In order to recognize a gesture, user makes the sign language gesture corresponding to the alphabet, which is then fed to the Neural Network framework running on Lab view. This framework responds back with a 1x24 matrix with ‘1’ at the position of the alphabet corresponding to the gesture interpretation by the neural network.

Discussion:

This is a pretty straight forward and simple approach to recognize the sign languages. However the limitation is that it is very user dependent and it works only, if the network is trained from the data obtained by the user who is intended to use the system. Another drawback is the omission of ‘J’ and ‘Z’ which makes it incomplete. It would have been better if some other gestures are used for J and Z which can be taught to the intended users. Also, neural network is very prone to noise and it would have been better, if the authors would have tried to add artificial noise while training which would have made training robust enough and might have increased accuracy. I feel for besides the alphabets, there should be some gesture for deletion and break also as then we can use the system to recognize alphabets which will form words, completion of the word can be represented by the break gesture, and then it can be fed to the speech generation system which can speak the word. Before using break, we can edit the word using the delete gesture which can delete an alphabet.

4 comments:

- D said...

I think that using a perceptron as your classifier is a bad idea, as they require the data to be linearly separable. Apparently their data was, as a linearly inseparable data set would cause the perceptron to iterate infinitely (unless you stopped it after so many iterations). Additionally, I think adding artificial noise is a bad idea. How do you know what kind of noise to add? Use a better neural network (which can be robust to noise) and more users.
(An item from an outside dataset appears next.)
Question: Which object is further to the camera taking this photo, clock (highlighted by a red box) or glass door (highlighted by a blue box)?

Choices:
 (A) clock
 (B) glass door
You mention adding break and delete gestures. This would be good if you wanted to make a finger-spelling system that you used to type something into MS Word. Bad for people that want to communicate for finger spelling, as it would be completely unnatural to a native signer.

Pankaj said...

I believe this system is meant for the people to communicate through text and speech when the other person is not able to understand the sign language.
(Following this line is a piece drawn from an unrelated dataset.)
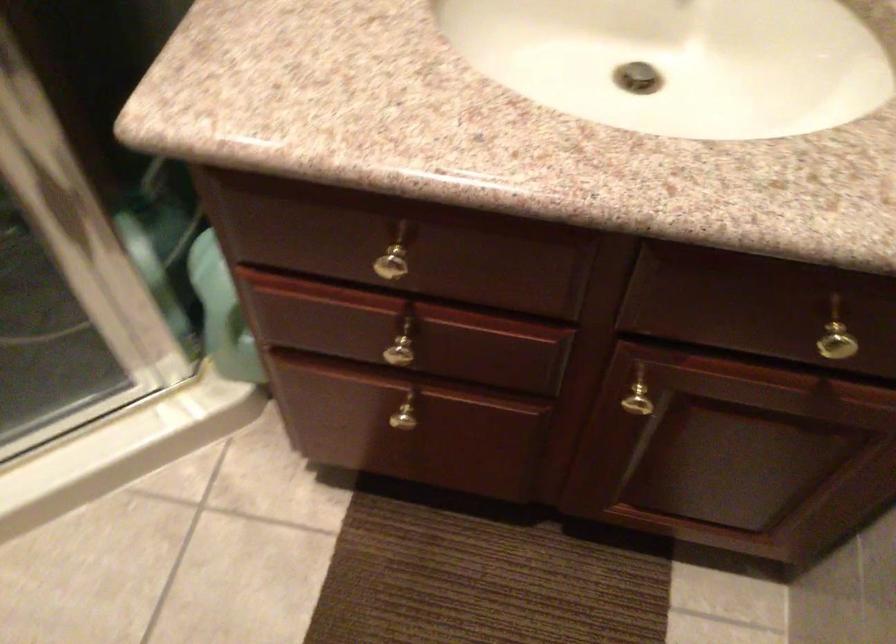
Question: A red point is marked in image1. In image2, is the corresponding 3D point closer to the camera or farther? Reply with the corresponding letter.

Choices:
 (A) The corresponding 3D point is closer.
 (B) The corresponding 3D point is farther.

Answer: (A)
As far as noise addition is concerned, yes we can model the noise by analysis of the data but it is cumbersome. Usually in NN we may add a gaussian or poission noise, the idea is to train the network to kind of deal with the corrupted input.

Brandon said...

if this system is meant to be used by deaf people (as mentioned by the author) then i'm not sure how well they would adapt if you came up with alternative ways to represent 'J' and 'Z'. if they have been signing their entire life it would probably be hard to break them of the habit. if the target user was a novice to sign language then it may be easier to teach them an alternative way to sign a 'J' and 'Z'.

Pankaj said...

I agree it requires some training but I don't feel that learning two alphabets in different sign for communication would be difficult.